TheHive-Project / TheHive

TheHive: a Scalable, Open Source and Free Security Incident Response Platform
https://thehive-project.org
GNU Affero General Public License v3.0
3.39k stars 617 forks source link

[Bug] Hadoop HDFS HA not compatible with TheHive #2444

Open Keroseno101 opened 1 year ago

Keroseno101 commented 1 year ago

Request Type

Bug

Work Environment

Question Answer
OS version (server) Linux Suse Enterprise
OS version (client) Windows 11, ...
Virtualized Env. False
Dedicated RAM 32 GB
vCPU 8
TheHive version / git hash 4.1.22.1
Package Type Binary
Database Cassandra
Index type Elasticsearch
Attachments storage HDFS

Problem Description

I wanted to use HDFS to store the attachment data, I have a Cluster of 2 servers for TheHive. I configured the HDFS Cluster using https://hadoop.apache.org/docs/stable/hadoop-project-dist/hadoop-common/ClusterSetup.html and I give the value "root: hdfs://serverprod-01:8020" and "root: hdfs://serverprod-02:8020" image

Everthing works fine, but what If Java Process of serverprod-01 crash (namenode1)?, serverprod-01 will try to access to storage "hdfs://serverprod-01:8020" but will not work and the availability of the storage will be broken.

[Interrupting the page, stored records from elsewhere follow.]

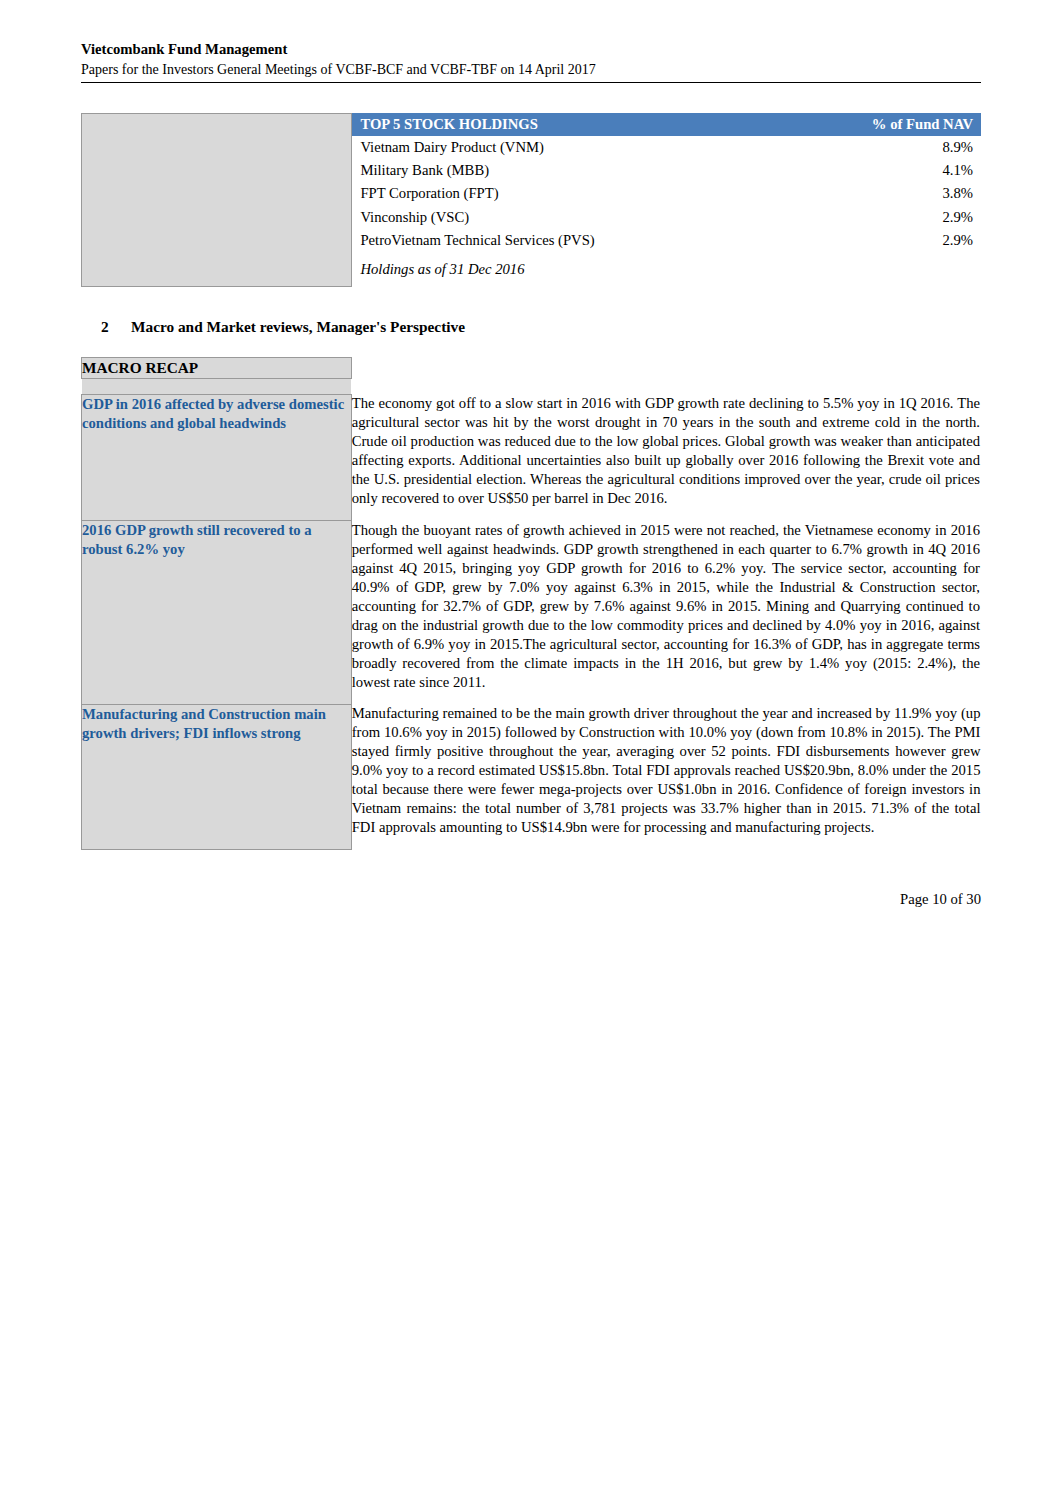Vietcombank Fund Management
Papers for the Investors General Meetings of VCBF-BCF and VCBF-TBF on 14 April 2017
| TOP 5 STOCK HOLDINGS | % of Fund NAV |
| Vietnam Dairy Product (VNM) | 8.9% |
| Military Bank (MBB) | 4.1% |
| FPT Corporation (FPT) | 3.8% |
| Vinconship (VSC) | 2.9% |
| PetroVietnam Technical Services (PVS) | 2.9% |
Holdings as of 31 Dec 2016
2 Macro and Market reviews, Manager's Perspective
| MACRO RECAP | |
| GDP in 2016 affected by adverse domestic conditions and global headwinds | The economy got off to a slow start in 2016 with GDP growth rate declining to 5.5% yoy in 1Q 2016. The agricultural sector was hit by the worst drought in 70 years in the south and extreme cold in the north. Crude oil production was reduced due to the low global prices. Global growth was weaker than anticipated affecting exports. Additional uncertainties also built up globally over 2016 following the Brexit vote and the U.S. presidential election. Whereas the agricultural conditions improved over the year, crude oil prices only recovered to over US$50 per barrel in Dec 2016. |
| 2016 GDP growth still recovered to a robust 6.2% yoy | Though the buoyant rates of growth achieved in 2015 were not reached, the Vietnamese economy in 2016 performed well against headwinds. GDP growth strengthened in each quarter to 6.7% growth in 4Q 2016 against 4Q 2015, bringing yoy GDP growth for 2016 to 6.2% yoy. The service sector, accounting for 40.9% of GDP, grew by 7.0% yoy against 6.3% in 2015, while the Industrial & Construction sector, accounting for 32.7% of GDP, grew by 7.6% against 9.6% in 2015. Mining and Quarrying continued to drag on the industrial growth due to the low commodity prices and declined by 4.0% yoy in 2016, against growth of 6.9% yoy in 2015.The agricultural sector, accounting for 16.3% of GDP, has in aggregate terms broadly recovered from the climate impacts in the 1H 2016, but grew by 1.4% yoy (2015: 2.4%), the lowest rate since 2011. |
| Manufacturing and Construction main growth drivers; FDI inflows strong | Manufacturing remained to be the main growth driver throughout the year and increased by 11.9% yoy (up from 10.6% yoy in 2015) followed by Construction with 10.0% yoy (down from 10.8% in 2015). The PMI stayed firmly positive throughout the year, averaging over 52 points. FDI disbursements however grew 9.0% yoy to a record estimated US$15.8bn. Total FDI approvals reached US$20.9bn, 8.0% under the 2015 total because there were fewer mega-projects over US$1.0bn in 2016. Confidence of foreign investors in Vietnam remains: the total number of 3,781 projects was 33.7% higher than in 2015. 71.3% of the total FDI approvals amounting to US$14.9bn were for processing and manufacturing projects. |
Page 10 of 30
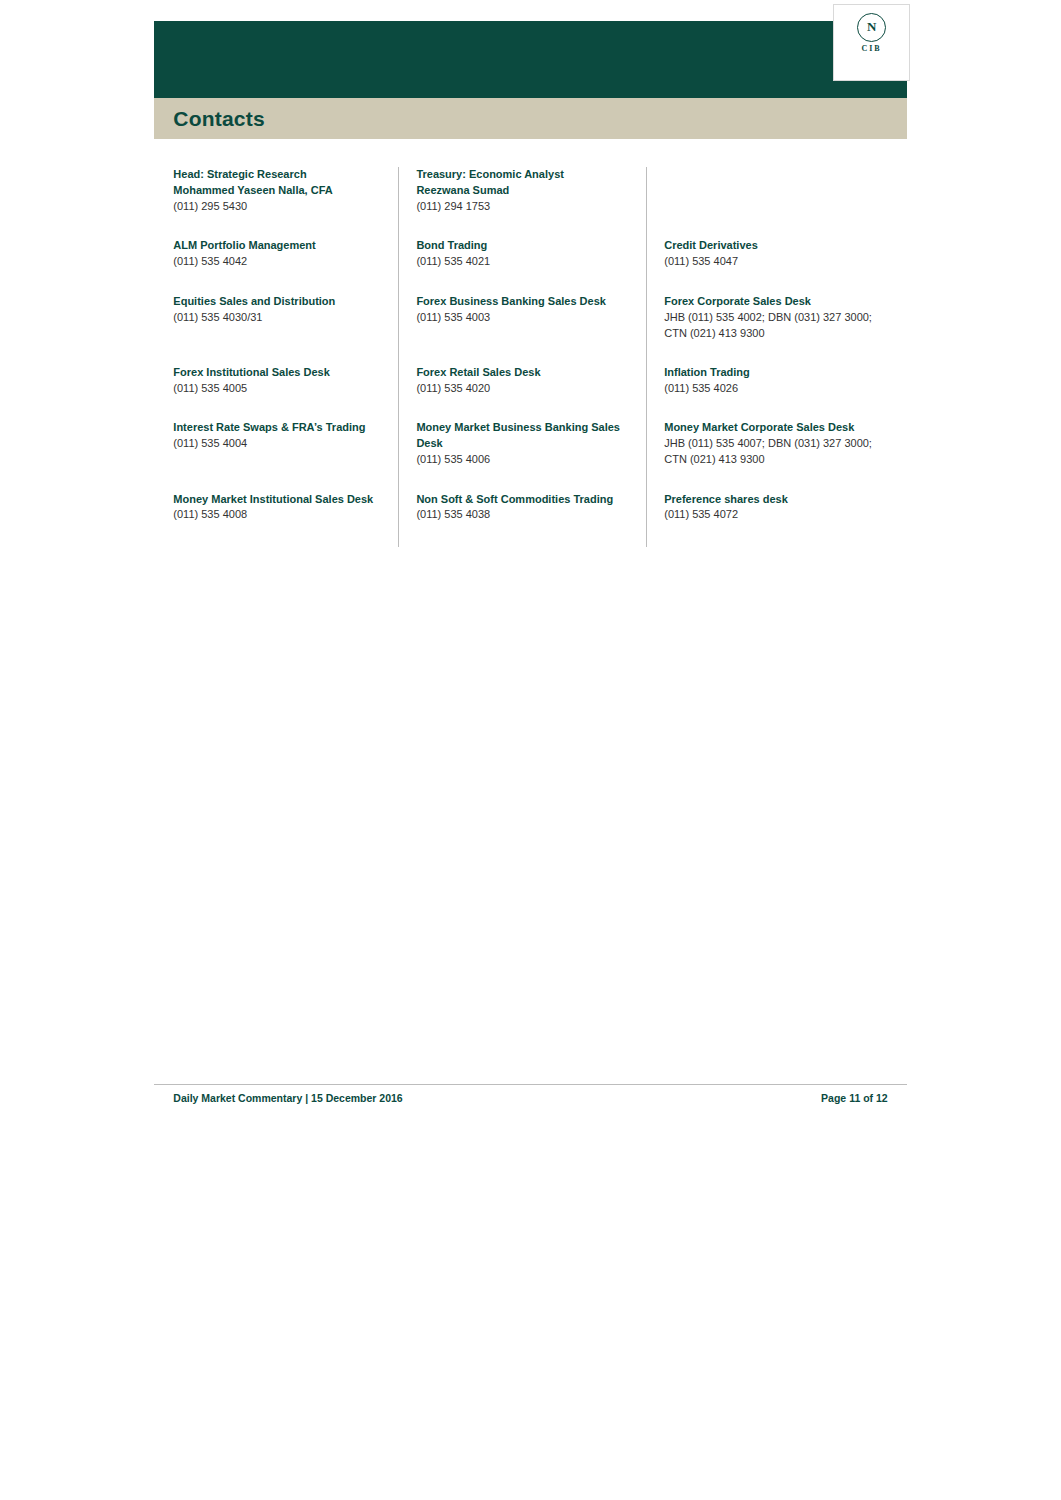N CIB
Contacts
| Head: Strategic Research Mohammed Yaseen Nalla, CFA (011) 295 5430 | Treasury: Economic Analyst Reezwana Sumad (011) 294 1753 | |
| ALM Portfolio Management (011) 535 4042 | Bond Trading (011) 535 4021 | Credit Derivatives (011) 535 4047 |
| Equities Sales and Distribution (011) 535 4030/31 | Forex Business Banking Sales Desk (011) 535 4003 | Forex Corporate Sales Desk JHB (011) 535 4002; DBN (031) 327 3000; CTN (021) 413 9300 |
| Forex Institutional Sales Desk (011) 535 4005 | Forex Retail Sales Desk (011) 535 4020 | Inflation Trading (011) 535 4026 |
| Interest Rate Swaps & FRA’s Trading (011) 535 4004 | Money Market Business Banking Sales Desk (011) 535 4006 | Money Market Corporate Sales Desk JHB (011) 535 4007; DBN (031) 327 3000; CTN (021) 413 9300 |
| Money Market Institutional Sales Desk (011) 535 4008 | Non Soft & Soft Commodities Trading (011) 535 4038 | Preference shares desk (011) 535 4072 |
Daily Market Commentary | 15 December 2016 Page 11 of 12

Then I configured a HDFS High Availability. https://hadoop.apache.org/docs/stable/hadoop-project-dist/hadoop-hdfs/HDFSHighAvailabilityWithNFS.html or https://hadoop.apache.org/docs/stable/hadoop-project-dist/hadoop-hdfs/HDFSHighAvailabilityWithQJM.html

Here we dont have anymore a namenode:port in our core-site.xml file, we will have a nameservice hdfs://thehive image

and when we configure that in application.conf and restart TheHive.....

image

People are working 24/7 with TheHive and there are also other integrations where Cases are automatically created, we should have High Availability of the system for all the data, therefore TheHive should be able to manage a nameservice from Hadoop to keep this High Availability of the file system.

Thanks for your time and your answers.

Steps to Reproduce

Explained in the Problem Description.

Possible Solutions

For Spark (I think is also Scala Program) I found this solution: https://mungeol-heo.blogspot.com/2016/12/accessing-remote-ha-enabled-hdfs.html and this one https://itecnote.com/tecnote/apache-spark-how-to-access-hdfs-by-uri-consisting-of-h-a-namenodes-in-spark-which-is-outer-hadoop-cluster/ Nothing for TheHive.